• Directive: Retype every one of the rows below, keeping each character, space and line break unchanged.

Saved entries

^^^^

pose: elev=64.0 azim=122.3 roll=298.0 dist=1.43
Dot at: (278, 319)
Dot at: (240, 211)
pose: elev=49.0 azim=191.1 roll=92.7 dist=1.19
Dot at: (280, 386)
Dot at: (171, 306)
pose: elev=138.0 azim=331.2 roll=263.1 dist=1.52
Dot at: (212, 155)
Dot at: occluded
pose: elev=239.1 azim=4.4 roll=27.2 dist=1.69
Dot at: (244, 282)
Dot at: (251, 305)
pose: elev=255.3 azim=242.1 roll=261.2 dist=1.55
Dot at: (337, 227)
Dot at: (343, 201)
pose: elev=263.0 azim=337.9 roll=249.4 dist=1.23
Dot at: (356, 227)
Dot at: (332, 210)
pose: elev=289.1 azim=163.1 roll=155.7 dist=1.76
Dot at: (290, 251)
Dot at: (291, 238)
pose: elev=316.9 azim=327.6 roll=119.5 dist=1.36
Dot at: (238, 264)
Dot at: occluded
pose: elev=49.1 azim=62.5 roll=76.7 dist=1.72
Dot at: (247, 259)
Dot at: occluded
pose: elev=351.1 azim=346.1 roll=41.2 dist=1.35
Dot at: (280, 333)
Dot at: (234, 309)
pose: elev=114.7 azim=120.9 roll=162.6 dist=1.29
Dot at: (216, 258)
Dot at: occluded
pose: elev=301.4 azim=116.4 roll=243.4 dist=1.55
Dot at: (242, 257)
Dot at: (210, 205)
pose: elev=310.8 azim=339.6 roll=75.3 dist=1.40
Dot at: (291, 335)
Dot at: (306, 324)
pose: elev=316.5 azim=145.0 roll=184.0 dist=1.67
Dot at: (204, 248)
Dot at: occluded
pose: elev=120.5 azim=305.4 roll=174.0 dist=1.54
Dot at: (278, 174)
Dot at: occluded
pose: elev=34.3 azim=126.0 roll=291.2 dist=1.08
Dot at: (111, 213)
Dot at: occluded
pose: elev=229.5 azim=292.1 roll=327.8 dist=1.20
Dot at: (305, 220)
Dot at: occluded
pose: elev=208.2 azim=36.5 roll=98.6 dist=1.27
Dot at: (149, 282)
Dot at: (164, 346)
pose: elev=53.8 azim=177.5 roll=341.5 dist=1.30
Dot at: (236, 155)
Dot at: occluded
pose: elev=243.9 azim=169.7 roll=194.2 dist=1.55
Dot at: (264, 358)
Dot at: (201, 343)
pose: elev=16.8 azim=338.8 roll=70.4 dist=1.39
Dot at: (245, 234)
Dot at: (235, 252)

^^^^

• Result:
pose: elev=64.0 azim=122.3 roll=298.0 dist=1.43
Dot at: (278, 319)
Dot at: (240, 211)
pose: elev=49.0 azim=191.1 roll=92.7 dist=1.19
Dot at: (280, 386)
Dot at: (171, 306)
pose: elev=138.0 azim=331.2 roll=263.1 dist=1.52
Dot at: (212, 155)
Dot at: occluded
pose: elev=239.1 azim=4.4 roll=27.2 dist=1.69
Dot at: (244, 282)
Dot at: (251, 305)
pose: elev=255.3 azim=242.1 roll=261.2 dist=1.55
Dot at: (337, 227)
Dot at: (343, 201)
pose: elev=263.0 azim=337.9 roll=249.4 dist=1.23
Dot at: (356, 227)
Dot at: (332, 210)
pose: elev=289.1 azim=163.1 roll=155.7 dist=1.76
Dot at: (290, 251)
Dot at: (291, 238)
pose: elev=316.9 azim=327.6 roll=119.5 dist=1.36
Dot at: (238, 264)
Dot at: occluded
pose: elev=49.1 azim=62.5 roll=76.7 dist=1.72
Dot at: (247, 259)
Dot at: occluded
pose: elev=351.1 azim=346.1 roll=41.2 dist=1.35
Dot at: (280, 333)
Dot at: (234, 309)
pose: elev=114.7 azim=120.9 roll=162.6 dist=1.29
Dot at: (216, 258)
Dot at: occluded
pose: elev=301.4 azim=116.4 roll=243.4 dist=1.55
Dot at: (242, 257)
Dot at: (210, 205)
pose: elev=310.8 azim=339.6 roll=75.3 dist=1.40
Dot at: (291, 335)
Dot at: (306, 324)
pose: elev=316.5 azim=145.0 roll=184.0 dist=1.67
Dot at: (204, 248)
Dot at: occluded
pose: elev=120.5 azim=305.4 roll=174.0 dist=1.54
Dot at: (278, 174)
Dot at: occluded
pose: elev=34.3 azim=126.0 roll=291.2 dist=1.08
Dot at: (111, 213)
Dot at: occluded
pose: elev=229.5 azim=292.1 roll=327.8 dist=1.20
Dot at: (305, 220)
Dot at: occluded
pose: elev=208.2 azim=36.5 roll=98.6 dist=1.27
Dot at: (149, 282)
Dot at: (164, 346)
pose: elev=53.8 azim=177.5 roll=341.5 dist=1.30
Dot at: (236, 155)
Dot at: occluded
pose: elev=243.9 azim=169.7 roll=194.2 dist=1.55
Dot at: (264, 358)
Dot at: (201, 343)
pose: elev=16.8 azim=338.8 roll=70.4 dist=1.39
Dot at: (245, 234)
Dot at: (235, 252)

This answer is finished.